■ Saved entries

________________________________________

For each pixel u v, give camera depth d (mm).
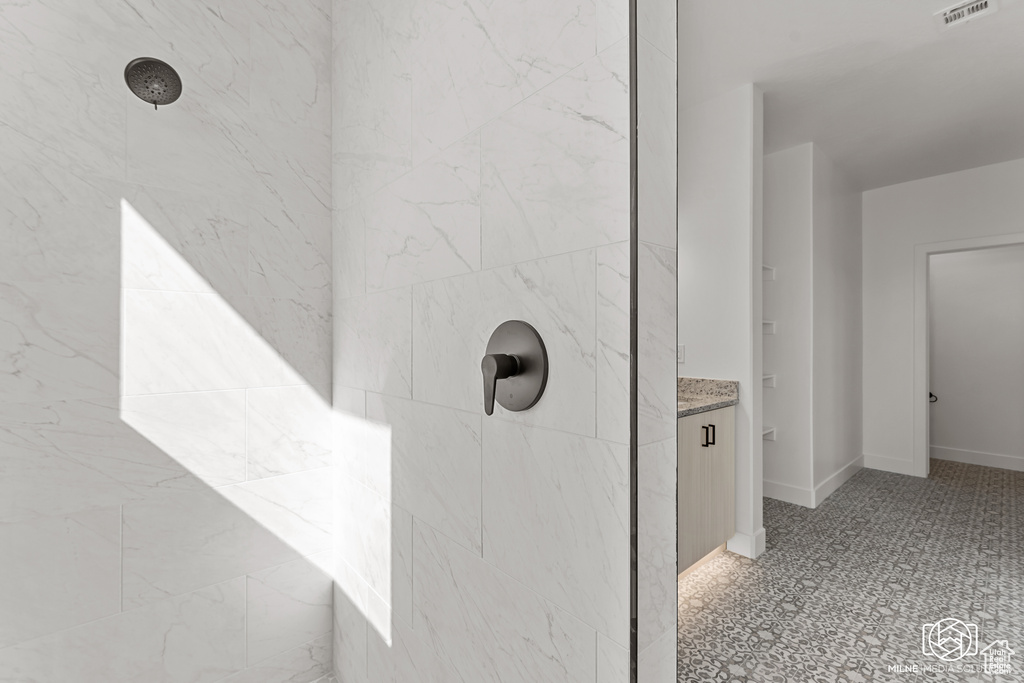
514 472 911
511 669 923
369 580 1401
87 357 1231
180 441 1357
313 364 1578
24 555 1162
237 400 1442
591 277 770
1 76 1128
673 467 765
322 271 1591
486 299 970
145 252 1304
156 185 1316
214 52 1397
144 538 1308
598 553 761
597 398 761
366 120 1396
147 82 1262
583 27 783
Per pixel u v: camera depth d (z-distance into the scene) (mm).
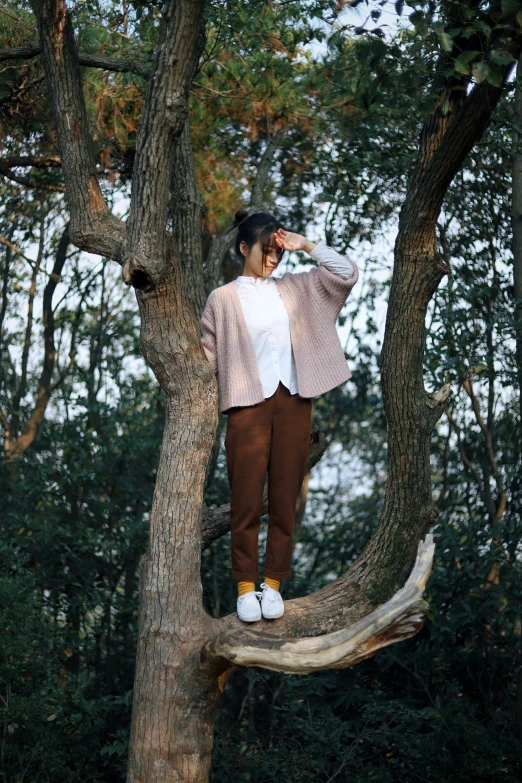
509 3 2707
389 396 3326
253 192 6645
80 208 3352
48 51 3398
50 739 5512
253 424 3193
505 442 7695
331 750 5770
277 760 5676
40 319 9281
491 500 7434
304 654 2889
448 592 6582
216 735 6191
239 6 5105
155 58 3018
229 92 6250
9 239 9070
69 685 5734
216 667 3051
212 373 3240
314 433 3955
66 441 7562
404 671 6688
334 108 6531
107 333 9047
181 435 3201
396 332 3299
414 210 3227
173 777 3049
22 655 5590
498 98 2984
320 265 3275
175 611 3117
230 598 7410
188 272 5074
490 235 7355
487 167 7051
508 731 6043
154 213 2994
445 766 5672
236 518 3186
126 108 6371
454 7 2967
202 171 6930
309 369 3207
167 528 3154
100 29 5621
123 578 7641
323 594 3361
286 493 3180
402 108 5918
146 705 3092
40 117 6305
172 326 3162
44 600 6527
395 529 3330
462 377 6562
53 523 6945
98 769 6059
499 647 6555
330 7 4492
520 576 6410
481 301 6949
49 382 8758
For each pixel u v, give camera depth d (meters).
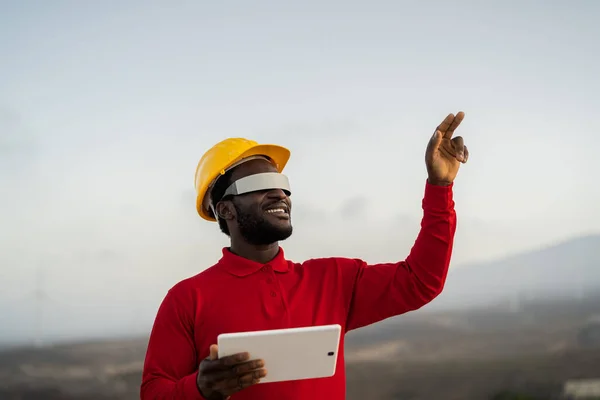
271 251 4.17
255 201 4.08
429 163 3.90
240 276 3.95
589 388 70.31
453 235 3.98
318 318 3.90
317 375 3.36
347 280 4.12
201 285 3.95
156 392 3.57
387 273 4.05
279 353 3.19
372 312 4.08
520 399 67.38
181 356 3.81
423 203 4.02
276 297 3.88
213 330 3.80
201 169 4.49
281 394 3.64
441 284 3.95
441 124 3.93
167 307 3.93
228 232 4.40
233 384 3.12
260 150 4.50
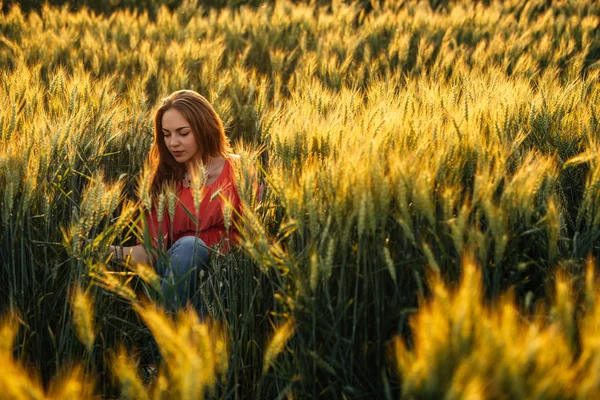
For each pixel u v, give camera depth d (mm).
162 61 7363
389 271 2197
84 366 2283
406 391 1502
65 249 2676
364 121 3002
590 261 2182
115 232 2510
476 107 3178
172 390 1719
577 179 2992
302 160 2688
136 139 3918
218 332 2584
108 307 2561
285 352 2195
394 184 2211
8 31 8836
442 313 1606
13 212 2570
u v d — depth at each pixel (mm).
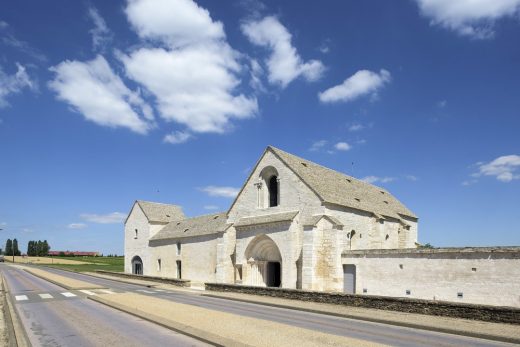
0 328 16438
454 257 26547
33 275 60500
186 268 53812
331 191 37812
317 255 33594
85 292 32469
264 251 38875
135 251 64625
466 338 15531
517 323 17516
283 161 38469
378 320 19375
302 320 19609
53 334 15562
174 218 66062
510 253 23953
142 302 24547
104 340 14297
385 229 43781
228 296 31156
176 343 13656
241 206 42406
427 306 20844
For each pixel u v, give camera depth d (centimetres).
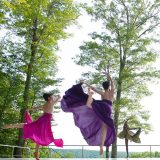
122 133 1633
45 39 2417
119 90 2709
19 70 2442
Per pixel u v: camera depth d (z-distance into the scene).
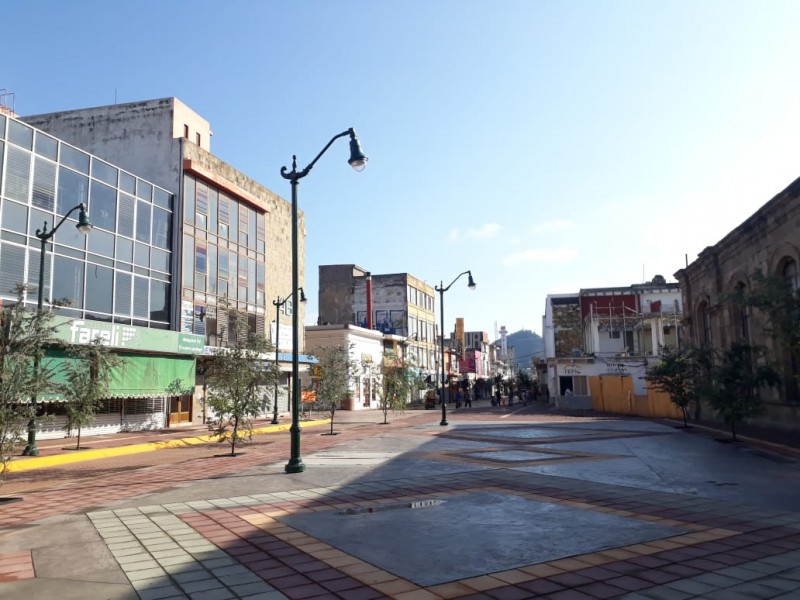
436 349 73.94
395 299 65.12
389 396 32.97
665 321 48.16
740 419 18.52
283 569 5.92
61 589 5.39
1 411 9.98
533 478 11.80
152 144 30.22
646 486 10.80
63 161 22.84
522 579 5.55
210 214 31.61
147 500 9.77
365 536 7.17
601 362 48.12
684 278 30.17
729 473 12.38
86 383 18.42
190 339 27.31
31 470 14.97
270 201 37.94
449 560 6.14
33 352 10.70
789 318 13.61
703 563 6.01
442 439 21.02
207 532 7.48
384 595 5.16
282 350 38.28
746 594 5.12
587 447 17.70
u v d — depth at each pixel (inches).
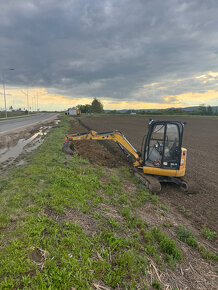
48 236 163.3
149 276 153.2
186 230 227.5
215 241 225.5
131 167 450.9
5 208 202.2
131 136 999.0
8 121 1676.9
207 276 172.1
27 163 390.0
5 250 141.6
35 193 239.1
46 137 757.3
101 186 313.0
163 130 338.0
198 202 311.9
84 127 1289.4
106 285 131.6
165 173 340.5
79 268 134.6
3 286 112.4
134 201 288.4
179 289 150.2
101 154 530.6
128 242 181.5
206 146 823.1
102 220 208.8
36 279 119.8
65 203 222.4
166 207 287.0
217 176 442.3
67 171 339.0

________________________________________

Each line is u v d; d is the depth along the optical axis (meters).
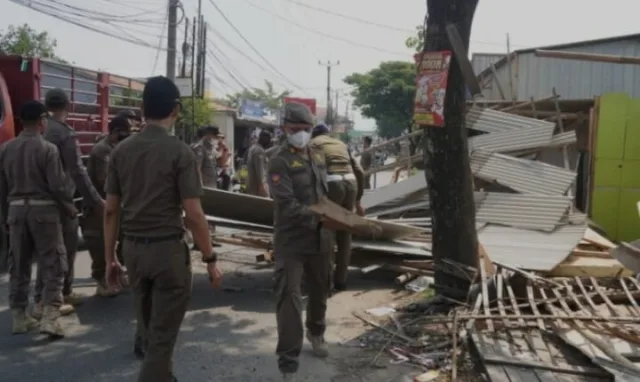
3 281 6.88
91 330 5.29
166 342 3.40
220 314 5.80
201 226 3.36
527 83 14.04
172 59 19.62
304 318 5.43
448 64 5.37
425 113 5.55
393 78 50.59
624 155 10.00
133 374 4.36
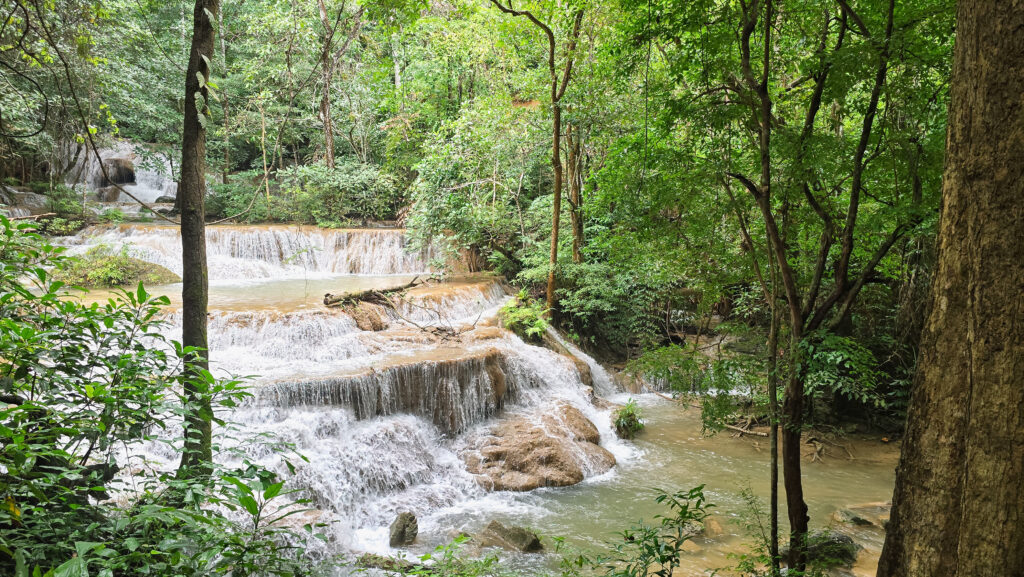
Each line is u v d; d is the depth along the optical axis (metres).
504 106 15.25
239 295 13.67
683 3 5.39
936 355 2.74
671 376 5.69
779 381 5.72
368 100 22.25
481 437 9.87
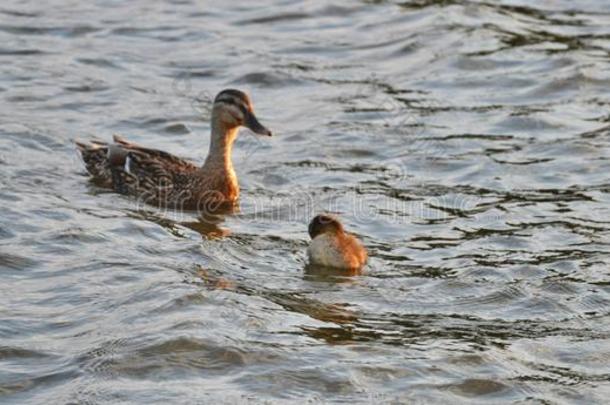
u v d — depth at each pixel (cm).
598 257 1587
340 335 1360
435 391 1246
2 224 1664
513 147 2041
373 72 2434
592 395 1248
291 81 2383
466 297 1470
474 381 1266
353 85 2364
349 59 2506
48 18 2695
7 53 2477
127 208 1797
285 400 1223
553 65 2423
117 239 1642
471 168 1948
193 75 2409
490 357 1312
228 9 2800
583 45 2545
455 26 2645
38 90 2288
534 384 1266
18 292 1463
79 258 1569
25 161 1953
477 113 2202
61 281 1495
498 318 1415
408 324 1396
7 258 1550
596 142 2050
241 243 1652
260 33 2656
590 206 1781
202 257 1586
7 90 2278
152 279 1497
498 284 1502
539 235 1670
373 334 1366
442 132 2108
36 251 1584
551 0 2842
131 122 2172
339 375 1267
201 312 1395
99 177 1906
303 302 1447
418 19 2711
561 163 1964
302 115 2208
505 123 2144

________________________________________

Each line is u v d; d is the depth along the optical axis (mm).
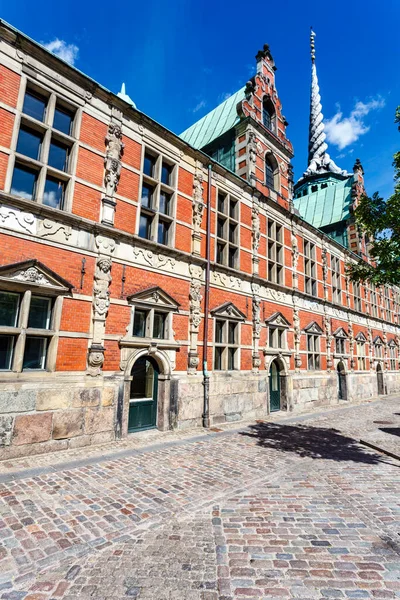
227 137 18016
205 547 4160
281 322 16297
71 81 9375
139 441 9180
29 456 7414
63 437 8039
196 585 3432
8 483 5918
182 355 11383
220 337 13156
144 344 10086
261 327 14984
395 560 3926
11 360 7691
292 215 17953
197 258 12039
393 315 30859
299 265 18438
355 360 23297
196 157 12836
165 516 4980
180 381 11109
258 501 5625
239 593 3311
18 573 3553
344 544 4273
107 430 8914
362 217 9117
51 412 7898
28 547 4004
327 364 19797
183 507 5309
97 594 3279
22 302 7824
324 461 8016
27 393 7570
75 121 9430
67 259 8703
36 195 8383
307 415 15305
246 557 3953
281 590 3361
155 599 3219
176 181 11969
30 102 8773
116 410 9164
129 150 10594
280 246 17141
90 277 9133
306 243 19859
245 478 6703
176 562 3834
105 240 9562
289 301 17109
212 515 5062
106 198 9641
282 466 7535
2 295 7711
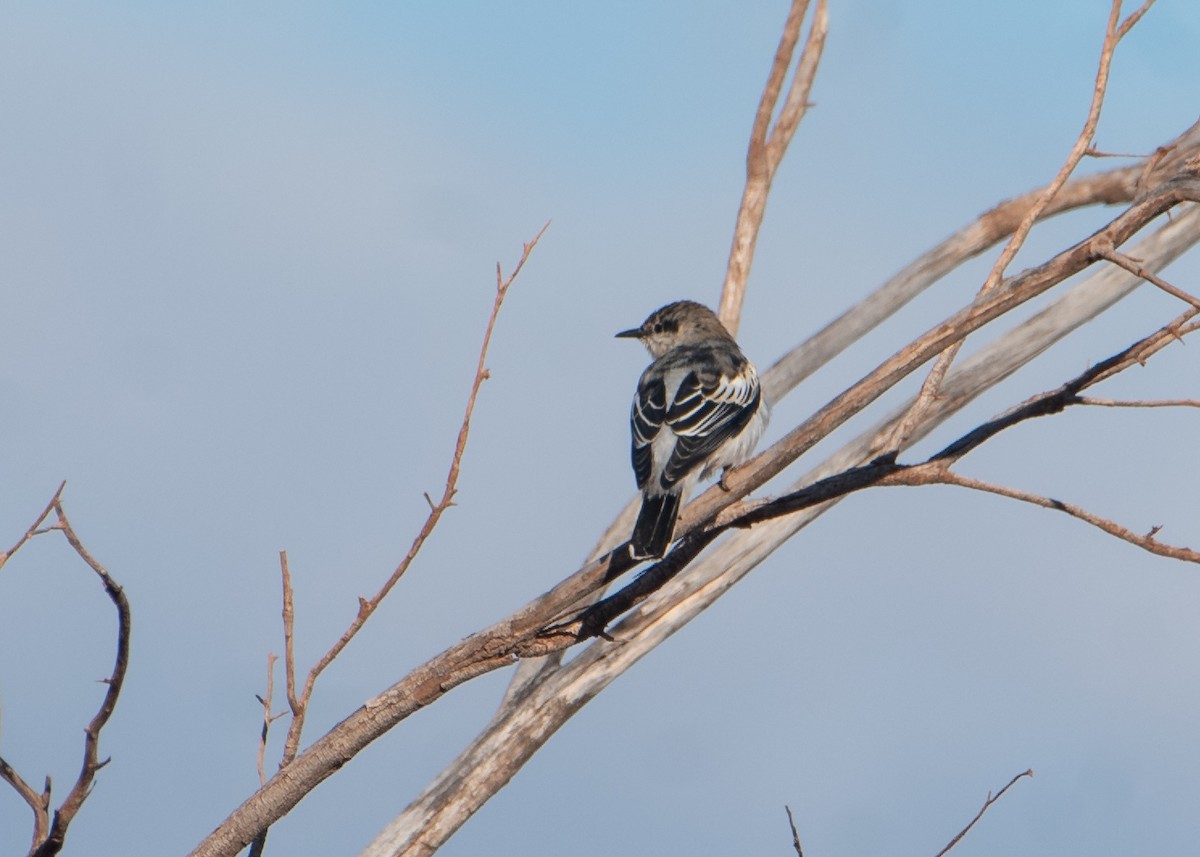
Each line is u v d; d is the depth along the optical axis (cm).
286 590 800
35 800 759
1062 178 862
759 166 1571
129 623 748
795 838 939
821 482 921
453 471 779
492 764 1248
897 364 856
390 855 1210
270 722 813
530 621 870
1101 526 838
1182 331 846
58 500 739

________________________________________

■ GOAL OF THE EXERCISE
Report only the number of lines, among the records above, that contain the word "give".

■ ANSWER BOX
4